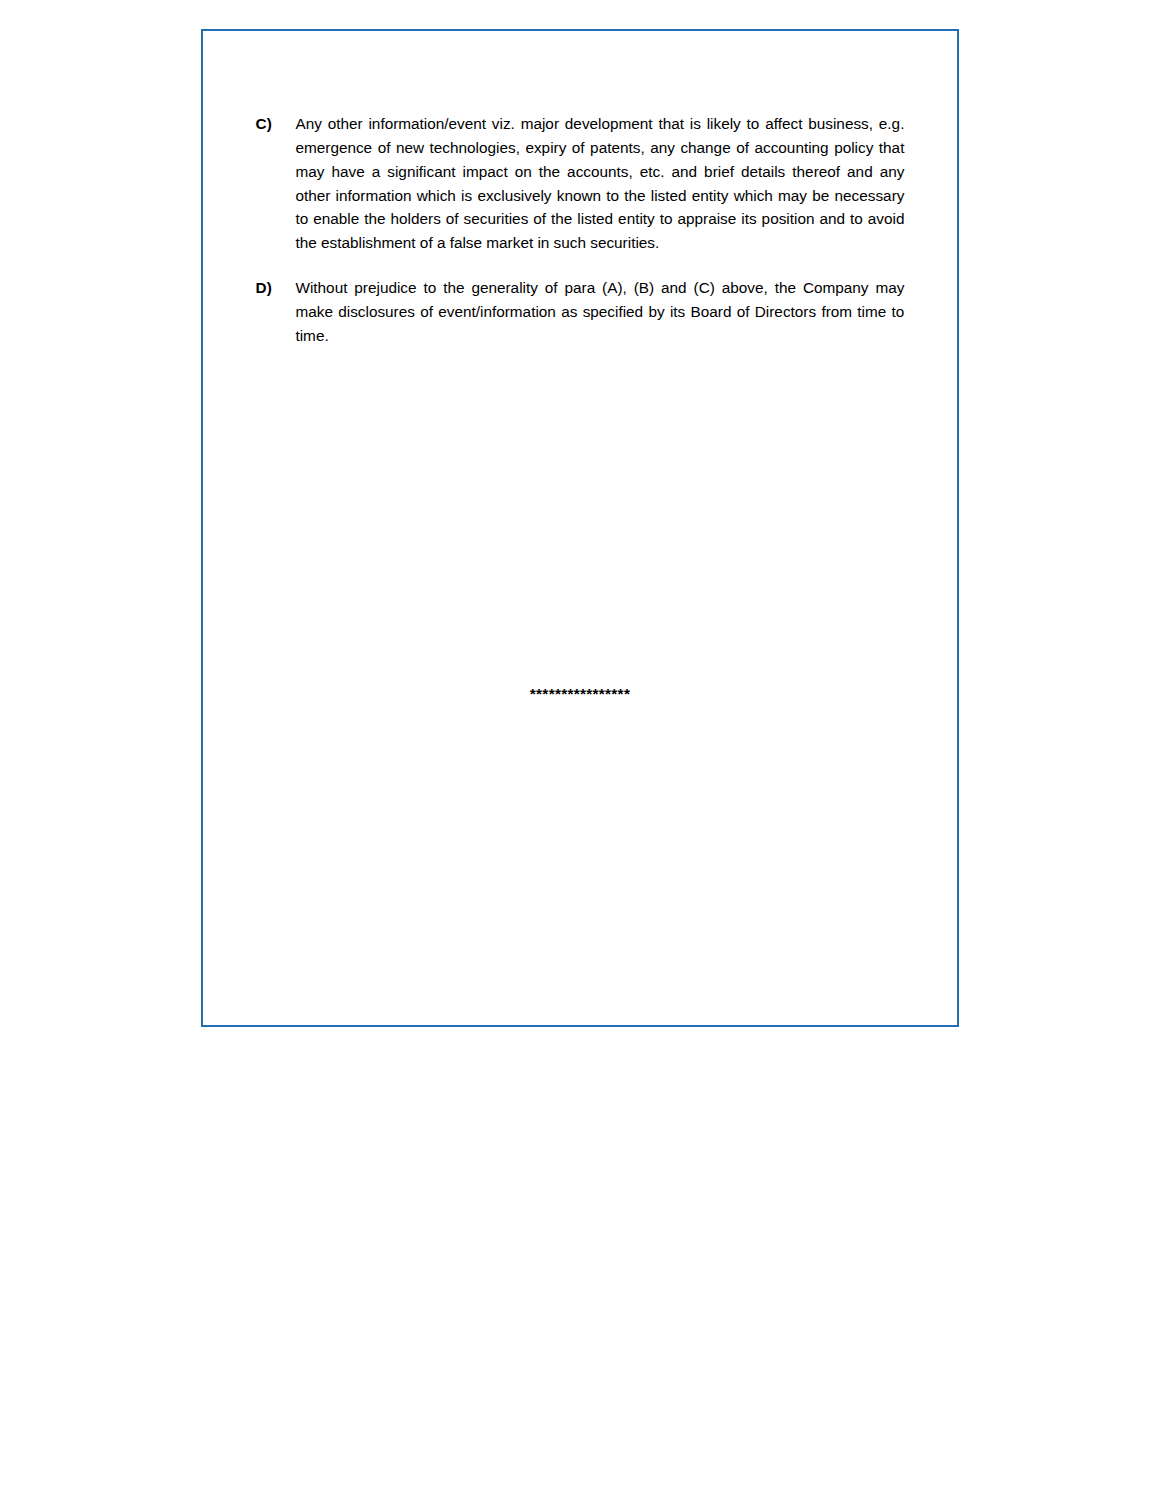C)
Any other information/event viz. major development that is likely to affect business, e.g. emergence of new technologies, expiry of patents, any change of accounting policy that may have a significant impact on the accounts, etc. and brief details thereof and any other information which is exclusively known to the listed entity which may be necessary to enable the holders of securities of the listed entity to appraise its position and to avoid the establishment of a false market in such securities.
D)
Without prejudice to the generality of para (A), (B) and (C) above, the Company may make disclosures of event/information as specified by its Board of Directors from time to time.
****************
----------------
- _Instructions to follow_
What is wanted is a word-for-word restatement of the entries, without their images.

- _Result of this task_
C)
Any other information/event viz. major development that is likely to affect business, e.g. emergence of new technologies, expiry of patents, any change of accounting policy that may have a significant impact on the accounts, etc. and brief details thereof and any other information which is exclusively known to the listed entity which may be necessary to enable the holders of securities of the listed entity to appraise its position and to avoid the establishment of a false market in such securities.
D)
Without prejudice to the generality of para (A), (B) and (C) above, the Company may make disclosures of event/information as specified by its Board of Directors from time to time.
****************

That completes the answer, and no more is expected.